Institutional researchers also maintain a constructive long-term view. Grayscale Research anticipates Bitcoin exceeding previous highs in the first half of 2026. Their analysis suggests that the next leg up will be driven by deepening institutional adoption rather than solely by Federal Reserve interest rate policy. Furthermore, JPMorgan analysts noted recently that Bitcoin's correlation with the dollar has shown signs of flipping positive in specific safe-haven regimes, suggesting BTC could eventually rally alongside the USD if the currency debasement narrative takes hold over the geopolitical one.
The Bear Case
Conversely, the immediate outlook remains clouded by macro headwinds. Tony Sycamore, Market Analyst at IG, warns that the geopolitical situation is the primary driver. He predicts that if the Middle Eastern conflict persists, it will sustain higher inflation expectations and a stronger USD, effectively taking Fed rate cuts off the table despite the weak jobs data.
On the technical front, OneUp Trader highlights that the daily chart remains in a clear bearish structure. They point out that price is trading below both the 50-day moving average ($80,000) and the 200-day moving average ($101,000), signaling that bears remain in control of the trend.

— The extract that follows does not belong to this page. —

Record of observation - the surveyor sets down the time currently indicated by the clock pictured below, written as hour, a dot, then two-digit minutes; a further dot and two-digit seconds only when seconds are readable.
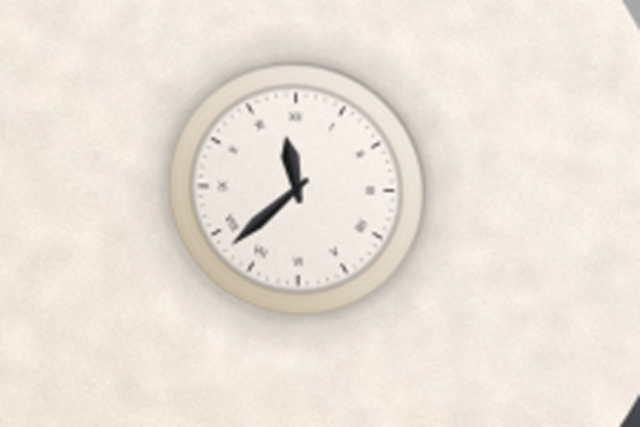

Additionally, Han Tan, Chief Market Analyst at Bybit, points to on-chain stress. Tan notes that negative hashrate growth is a sign that miners are beginning to unplug hardware due to the profitability squeeze. If this miner capitulation accelerates, it could lead to further sell pressure as operations liquidate treasury holdings to cover operational costs.
What to Watch
Investors should monitor the Bitcoin network hashrate closely over the next 14 days. A significant drop would confirm miner capitulation, often a precursor to a market bottom. Additionally, the market's reaction to the upcoming Federal Reserve meeting will be critical; the central bank must now weigh the inflationary pressure of conflict against the deflationary signal of the -92k NFP print.